Six on Saturday is a weekly link-up – take a look at the comments at the base of host The Propagator to see more ‘sixes’ from other keen gardeners from all over the world.


  1. Tim Hewitt July 21, 2018 at 11:11 am - Reply

    It looks to me like you will have a fine display. Good luck. I love your plants, but came away from the post wanting a beer. That is damning. Of me.

    • Katharine July 21, 2018 at 11:16 am - Reply

      Well the sun is over the yard-arm now so a cold beer would probably be acceptable. I’m more of a tea girl myself. I’ve now staged everything and judging is probably underway. It was a bit of a push to get everything in the vases before the bell went but I just made it.

  2. Granny's garden July 21, 2018 at 12:00 pm - Reply

    Beautiful colours. You look well organised to me!!

    • Katharine July 22, 2018 at 9:27 am - Reply

      Thanks. I’m not sure running round the garden with a bucket and secateurs wildly picking anything looking bonny counts as organised but it did the job!

  3. fred July 21, 2018 at 12:39 pm - Reply

    You look like me, Katharine … I also monitor the temperature of the greenhouse and I made a graph with Excel … we have the same results! I’m looking forward to seeing what will happen in winter (to compare with mine). I enjoyed watching your quick video last week on Twitter and hearing your voice, but it’s easier to read for me than to listen … a lack of training ..
    Nice pictures as always, especially the 2 borders with the exotic look.

    • Katharine July 22, 2018 at 9:29 am - Reply

      Never fear, Fred. I enjoy writing too much to abandon that. Will be interested to see what the greenhouse temps do in autumn and winter and how the excel chart compares to yours. 30+ degrees forecast again here next week so I’ll be damping the greenhouse floor to try and keep everything a bit cooler.

  4. Jude July 21, 2018 at 1:03 pm - Reply

    Your flowers look delightful and the sweet peas are gorgeous. Good luck at the show. And leave me some cake…

    • Katharine July 22, 2018 at 9:31 am - Reply

      Hi Jude. The sweet peas won although sadly only three entries. I think the weather did for many people’s crops. Coffee and Walnut cake was my chosen teatime treat. Would gladly have shared some!

  5. March Picker July 21, 2018 at 2:16 pm - Reply

    The photo of your sweet peas in the fridge made me smile. And that Islander is magnificent. Your show is bound to be fun. Enjoy the time surrounded by beauty.

    • Katharine July 22, 2018 at 9:33 am - Reply

      Hi March Picker. The show was great fun, although the marquee was sweltering. Some really lovely entries including a beautiful potted Eucomis entered by someone I know through my Horticultural Society. It’s great to see what everyone else grows.

  6. Lora Hughes July 21, 2018 at 4:08 pm - Reply

    Both descriptions of the temps in the greenhouse & preps for the flower show were really interesting. You’ve done a lot of work & I hope you did well in the show. You certainly had some beautiful entries.

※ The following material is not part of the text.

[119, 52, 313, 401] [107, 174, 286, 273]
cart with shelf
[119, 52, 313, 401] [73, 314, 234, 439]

    • Katharine July 22, 2018 at 9:39 am - Reply

      Thanks Lora, it honestly doesn’t feel like I’ve done allot of work as it’s all fun. The greenhouse monitoring is informative. I just hope I can keep it up. I got a few firsts in the show which was lovely. Whilst I do have an eye on the show classes, I just grow what I like to eat and what looks good in my garden. We’ll be having prize-winning gooseberry pie for supper.

  7. Ciar July 21, 2018 at 4:26 pm - Reply

    What a great idea to store sweet peas in the fridge. You wouldn’t know from your lovely colourful flower harvest that there is a drought!

  8. Paddy July 21, 2018 at 5:42 pm - Reply

    Good luck with the flower show! I wouldn’t have thought of putting the sweet peas in the fridge to help preserve them, but that’s definitely a good tip 🙂

    • Katharine July 22, 2018 at 9:41 am - Reply

      Thanks Paddy. I also tried the fridge trick with Roses. It did keep them for longer than in the hot garden but not more than a day or two. So the lovely head of Rose ‘Munstead Wood’ that I picked on Wednesday did not make it to the show bench. Luckily a perfect bloom ‘Peace’ was there to be picked the morning of the show.